やること:
a. 次の(i)〜(iii)が磐梯町のリフォームの記事の内容と合っているか、それぞれ「はい」か「いいえ」で答えてください。決め手になった記事の言葉も、そのまま引用してください。(i) この家は新築から30年たっている。(ii) 外壁を剥がす前に、家主さんの許可をもらった。(iii) コーキング材は20年間一度もメンテナンスされていなかった。
b. 磐梯町のリフォームの記事で「」に入っている言葉を、すべて書き出してください。
c. 磐梯町のリフォームの記事を、最後の文のあとから続けて書いてください。

記事:
========

現場の現実を見てみましょう。

磐梯町のリフォーム現場です。

新築から20年、経年によって外装が古くなってきたため、屋根と外壁の塗装を行います。

塗装に先駆けて、20年の間に劣化・老朽化した部分の木工事を私が行います。その最中で、「あー、これは・・・」な箇所を見つけてしまいました。

家屋本体から延びる梁が、外壁で覆われている部分。外壁同士を繋ぐコーキングが劣化して、隙間が空いていました。外側から叩いてみると、身の詰まっていない軽い空洞のような音。あ~、考えたくないけど、まずい予感。

リフォームの契約内容には入っていませんでしたが、気付いちゃった限りは知らないふりをするわけにいかない。家主さんに外壁を剥がす許可をもらい、開けてみたらコレです。

【悲報】梁が腐っています(涙)
見るからに中がフカフカしているのがわかり、少しほじるだけでボロボロ。「これはだいぶヤバイかもしれない。」

出来ればこのままフタして見なかったことにしてしまいたい。しかしこのまま放っておくと、おそらくとんでもないことになる。梁部分の外壁を全て取り去りました。

雨水が浸み込んだ状態が長い事続いていたようです。腐食は梁の下端まで及んでおり、この状態から「補修」はもう出来ない状態です。

原因は、新築施工時のずさんな防水処理によるもの。雨水が侵入しやすい形状の外壁が、それを考慮されずに施工されていました。

新築時はそれでも外壁の間を繋ぐコーキング材が防水機能を発揮していましたが、20年間1度もメンテナンスされていなかったため劣化して雨水が入り放題に。そういう原因が重なって、このような事態になりました。

========

データ部分:
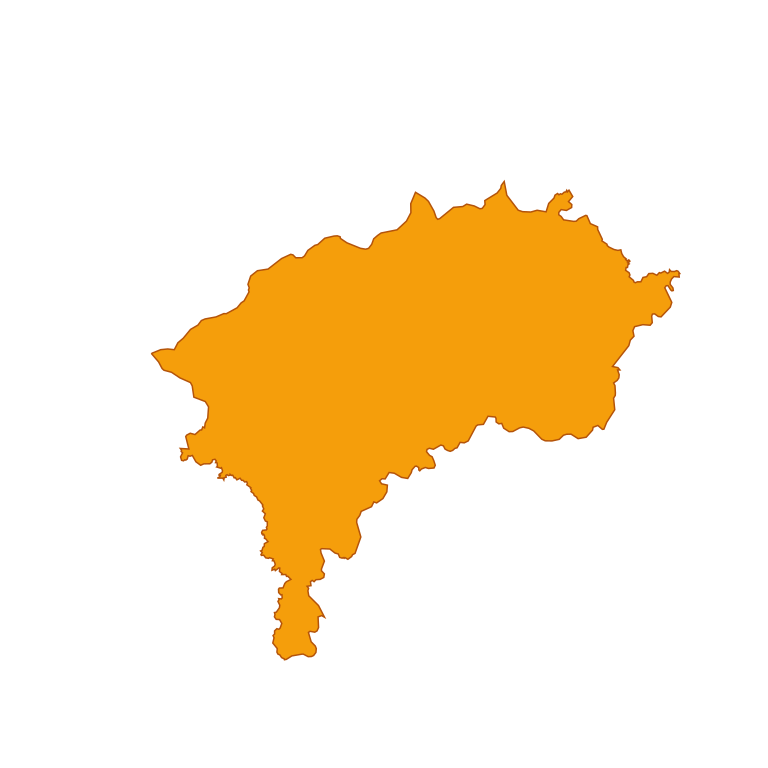 Sanggau, Kalimantan Barat, Indonesia (Albers equal-area conic projection), rotated 220°
{"feature_id": "22746128B74989070523542", "entity_name": "Sanggau", "entity_type": "district", "adm_level": 2, "iso_a3": "IDN", "parent_name": "Indonesia", "parent_adm1": "Kalimantan Barat", "projection": "albers", "projection_center": [110.5, 0.351], "detail": "fine", "context": "isolated", "style": "filled", "palette": "amber", "viewbox_px": 768, "rotation_deg": 220, "n_neighbors": 0, "source": "geoboundaries", "source_scale": "gbopen_adm2", "svg_char_len": 6171}
<svg xmlns="http://www.w3.org/2000/svg" viewBox="0 0 768 768"><g transform="rotate(220 384 384)"><path d="M279.7,167.1L291.8,172.2L305.5,173.4L309.4,176.7L310.4,179.0L312.9,179.6L310.3,182.6L313.3,185.3L312.8,187.4L310.5,187.6L310.3,190.4L307.3,193.3L305.8,197.1L307.6,200.2L311.8,200.7L313.0,202.1L315.8,210.0L323.6,214.1L326.3,216.4L325.9,217.8L319.4,222.8L312.9,223.0L309.8,224.4L306.5,222.7L304.1,223.7L303.7,224.8L302.5,224.8L302.4,225.9L299.0,226.5L297.9,231.0L298.4,233.0L297.3,235.6L303.4,251.9L316.0,260.4L317.8,262.9L318.1,267.7L319.6,271.8L314.7,282.0L316.0,287.1L313.2,288.2L311.2,295.5L312.5,303.2L316.4,308.7L321.7,306.0L325.2,307.0L324.6,310.2L322.1,312.0L323.2,319.5L318.7,322.3L310.6,323.7L305.1,326.9L306.1,333.6L307.4,336.4L307.3,340.9L306.3,342.0L303.7,342.3L302.0,340.5L300.8,340.5L300.7,342.9L298.7,346.6L295.6,347.9L291.7,351.8L292.5,354.7L296.6,357.3L300.4,359.2L303.2,358.6L307.9,359.5L309.0,361.5L308.0,363.9L304.2,365.8L301.2,373.8L298.7,374.8L295.5,373.4L292.7,373.9L290.0,375.0L288.7,377.3L288.3,380.2L287.0,382.1L288.2,388.2L284.7,390.5L282.9,394.5L286.4,411.0L285.9,412.9L281.9,417.0L283.6,426.1L277.6,430.2L276.1,429.7L273.7,427.0L270.4,427.3L268.5,429.5L263.9,427.1L257.5,427.9L254.8,430.4L251.9,437.6L249.7,440.5L244.5,443.2L239.2,444.3L227.7,443.1L224.0,444.1L218.7,448.4L214.2,454.2L213.6,460.1L211.8,462.9L208.5,465.8L200.2,466.9L194.9,473.2L194.6,482.7L196.0,485.3L193.5,489.7L187.6,489.6L186.5,490.7L188.8,497.8L190.7,512.6L199.0,520.7L199.5,523.9L201.0,525.9L206.0,531.2L208.8,532.4L207.7,536.6L208.0,539.6L209.8,542.3L214.1,544.9L212.4,546.4L215.3,546.9L220.2,544.3L221.1,570.7L223.5,575.9L223.2,581.3L227.6,584.8L228.9,589.0L223.9,595.8L217.9,600.1L217.9,603.4L222.6,608.1L223.3,610.1L221.8,611.7L217.3,612.0L214.9,613.5L214.1,626.9L216.0,631.5L230.8,638.2L231.0,640.7L229.7,641.9L224.7,640.3L223.3,640.4L222.5,641.6L224.4,643.3L228.9,644.3L230.3,646.1L231.2,649.3L231.0,652.6L226.6,655.7L228.9,658.0L228.4,658.7L231.1,659.4L232.6,659.0L233.8,656.9L236.4,654.8L238.7,655.1L237.4,653.0L237.9,651.0L241.6,650.8L243.3,646.9L244.7,646.3L244.9,642.7L249.2,641.6L252.1,638.8L251.8,635.0L254.1,632.1L252.9,627.4L255.6,625.1L256.6,623.1L258.2,622.8L259.5,623.7L265.1,623.7L265.7,625.6L267.8,626.8L272.0,626.4L273.4,628.9L272.4,629.8L273.8,632.2L273.4,633.6L275.0,633.5L274.5,636.0L275.2,636.4L276.0,636.4L276.4,634.8L276.7,635.3L276.9,634.6L278.9,634.7L278.9,635.5L282.3,635.5L285.8,636.8L288.8,639.0L290.7,636.7L294.2,634.9L299.7,633.5L302.0,633.5L303.0,634.4L309.1,633.7L309.8,635.2L319.6,639.7L321.4,641.7L329.0,639.5L336.8,643.4L337.9,642.8L341.0,635.9L341.4,632.3L343.2,630.5L351.9,625.2L356.0,626.2L358.9,626.0L360.4,627.8L360.4,631.5L355.8,634.2L353.7,639.8L355.5,642.2L359.9,642.3L359.9,648.9L366.9,651.4L367.0,649.1L368.5,649.8L368.1,648.0L369.2,646.9L369.7,643.7L371.1,643.1L371.6,641.4L373.5,641.5L374.4,638.6L373.3,635.7L373.9,628.2L370.5,620.1L378.4,615.5L382.1,610.1L388.6,605.1L392.9,603.4L411.2,607.5L422.1,616.4L421.8,611.5L420.3,608.9L420.1,603.0L424.7,589.3L421.9,586.4L421.6,581.7L423.2,579.9L429.3,578.4L436.3,574.9L437.7,570.6L444.3,564.0L447.6,546.6L448.7,544.7L451.0,545.0L457.0,548.6L467.4,552.5L472.2,552.8L483.1,551.1L479.4,539.3L473.5,532.5L471.5,523.2L473.1,510.5L483.3,497.8L484.4,493.6L485.2,488.6L483.2,483.1L483.0,478.0L484.7,475.5L489.3,472.8L503.2,468.3L510.9,467.5L512.3,468.6L515.0,467.5L517.4,465.2L523.1,457.6L524.4,448.2L526.1,445.8L528.2,437.4L527.2,431.0L527.9,428.1L532.7,424.0L536.7,424.4L538.8,423.4L543.1,414.3L546.7,397.5L553.8,389.4L555.5,381.0L552.3,372.9L549.0,371.0L548.3,368.9L546.6,367.8L544.6,357.8L545.6,354.2L545.5,348.0L550.0,336.5L552.0,334.9L555.8,327.4L562.9,318.8L564.7,315.2L564.4,309.5L567.3,301.5L567.2,290.0L568.4,283.1L566.7,275.5L572.2,271.8L577.1,266.8L581.5,258.5L581.4,257.8L570.8,256.0L563.9,253.2L561.4,253.1L554.3,256.4L544.3,257.5L533.2,260.7L529.7,259.3L521.2,251.7L509.6,255.7L503.7,253.7L497.1,244.6L495.8,239.1L493.3,235.1L495.2,234.7L494.2,231.6L495.3,230.5L496.3,223.8L500.8,221.7L502.3,218.0L502.1,216.3L491.7,208.8L498.6,203.7L496.6,203.2L496.0,201.9L494.1,201.8L493.0,197.4L490.0,195.4L488.2,196.3L487.9,197.9L486.9,198.3L486.5,200.1L487.9,203.2L486.2,204.0L484.9,206.1L478.1,203.5L472.2,203.9L470.7,207.0L466.1,211.0L465.6,213.4L466.6,215.7L465.1,217.7L463.1,217.3L462.5,215.5L461.5,216.3L460.7,215.9L458.7,213.8L458.8,212.9L455.0,214.5L454.7,215.4L451.9,213.7L451.2,212.3L452.2,208.7L451.5,207.9L450.6,208.8L450.0,207.1L451.2,204.8L446.9,208.3L445.1,207.6L446.2,209.5L445.0,211.2L446.4,212.3L445.9,213.7L444.4,213.8L443.3,215.2L443.8,215.9L442.1,215.9L441.3,216.9L438.4,215.8L437.7,216.7L435.1,216.0L433.7,219.3L431.2,218.7L430.0,219.6L427.7,219.4L426.5,220.9L424.8,220.1L424.3,218.6L419.4,219.0L419.3,218.3L417.2,217.6L416.7,216.1L413.5,216.3L411.8,215.2L409.0,215.6L406.0,214.1L404.2,214.5L399.0,213.4L398.8,212.5L395.8,211.0L395.5,208.5L391.5,208.3L390.1,204.3L386.8,202.8L384.8,203.4L382.1,200.2L382.0,198.6L380.4,197.7L380.3,196.6L382.9,193.9L382.4,191.7L381.2,190.7L380.6,191.3L379.7,190.6L379.3,191.4L377.7,190.7L376.3,188.9L375.5,189.4L371.5,188.7L373.0,184.8L371.3,182.5L371.8,181.1L370.5,178.1L371.2,176.8L368.9,176.6L368.6,174.2L367.7,173.9L366.2,175.5L362.8,174.8L360.3,176.3L360.2,177.3L356.4,178.8L355.9,176.9L354.5,177.8L351.4,176.0L350.8,174.1L351.5,171.4L350.1,169.3L348.7,171.9L347.3,171.2L346.3,175.6L345.5,176.0L343.6,173.2L340.3,173.3L339.9,172.2L336.8,174.9L335.0,174.0L334.1,174.9L329.7,174.5L331.7,169.8L331.8,167.5L330.3,162.9L333.0,160.4L332.9,159.0L330.6,156.5L327.5,156.1L326.8,157.0L324.5,154.7L324.5,153.4L326.7,151.9L325.8,151.4L325.5,149.3L321.7,147.6L320.3,145.4L319.8,140.0L321.0,138.5L319.3,137.3L318.3,135.2L315.3,134.4L312.6,136.4L308.4,134.9L306.7,130.3L306.9,128.5L308.8,127.7L309.1,124.5L307.1,122.2L307.3,120.0L305.1,118.9L302.7,114.1L295.7,112.7L293.7,109.8L291.7,108.9L289.6,109.5L286.6,108.6L283.7,109.3L283.0,108.8L281.8,110.3L279.8,116.5L273.3,124.2L272.2,125.2L266.8,126.4L264.4,128.6L263.4,130.8L263.6,134.6L265.8,137.8L268.2,139.1L274.1,139.7L282.2,145.1L281.7,147.0L277.5,149.4L276.6,151.8L277.6,155.4L284.8,163.2L282.9,166.5L279.7,167.1Z" fill="#f59e0b" stroke="#b45309" stroke-width="1.5"/></g></svg>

========

答え:
a.
(i) いいえ。「新築から20年」
(ii) はい。「家主さんに外壁を剥がす許可をもらい」
(iii) はい。「20年間1度もメンテナンスされていなかった」

b.
あー、これは・・・
これはだいぶヤバイかもしれない。
補修

c.
20年前、防水に関する知識や技術は、今ほどのレベルでは無かったかもしれません。しかし当時であっても、防水に配慮できる人間が一人でもいれば、ここまで酷くはならなかったはずです。

施工した住宅会社は既に倒産しており、責任を追及することは出来ません。そもそも20年経過しているためおそらく保証があったとしても対象外。

また、この部分の防水の要となっていたコーキングは劣化してボロボロの状態でした。本来であれば10年経過した時点で一度コーキングの打ち直しが理想。少なくとも、年に1度は状態を確認して劣化具合を把握しておけば、ここまで腐ることは無かったと思われます。

しかしそのような基本的なメンテナンスの概念すら伝えないまま、住宅会社が施主に引き渡してしまった。

話せば長くなるので結論から言うと、腐っていたのはこの部分だけで周囲の柱は生きていたのが不幸中の幸いでした。構造的には大きな影響が無いと判断できたので、これ以上腐食が広がらないよう、腐っている梁を撤去して事なきを得ました。

腐食が柱まで広がっていた場合は構造に大きな影響を与えるため、構造材の入れ替え・補強などだいぶ想定外の大規模工事になります。
ボロボロの梁を見てまず私が途方にくれましたが、それ以上に家主さんがショックを受けてしまいました。今回は最悪の事態まで進んでいなかったので結果オーライですが、発見がもしあと数年遅かったら。ましてや、見つからないまま住み続けていたら。

 

 

これまで何度も愚痴ってきましたが、こういうずさんさは、現在でも決して無くなっていません。
住宅会社の知識不足。施工する人間の意識の低さ。
そして、住宅会社から施主までもが「建てたら終わり」と考えてしまう、住宅業界全体の悪しき思考構造がこういう事態を生んでいます。

契約を取りたい住宅会社は、メンテナンスの費用・頻度まで積極的に言及することはあまりありません。
本来であれば、建築費だけでなくメンテナンス費用も考慮して総額を計画するべきです。しかしお客さんは大きい金額を目にすると家を建てる気持ちが萎えてしまう。売りたい方がメンテナンスコストやランニングコストまで配慮するような親切心は持ち合わせていません。建築費というイニシャルコストだけでローンを組み、その後のことはうやむや。メンテナンス費用を積み立てていないので、大きな修繕が必要になったときにあわてることになるわけです。

そして私が理不尽に思うのは、多くの人が「それが普通」だと思っているということ。

たとえばの話。

新築してから20年後、雨漏りするようになったので、新築した時の工務店に見てもらった。
工務店「20年も経つとどうしてもこうなっちゃうんで、しょうがないですね。修繕が必要なので100万円かかります」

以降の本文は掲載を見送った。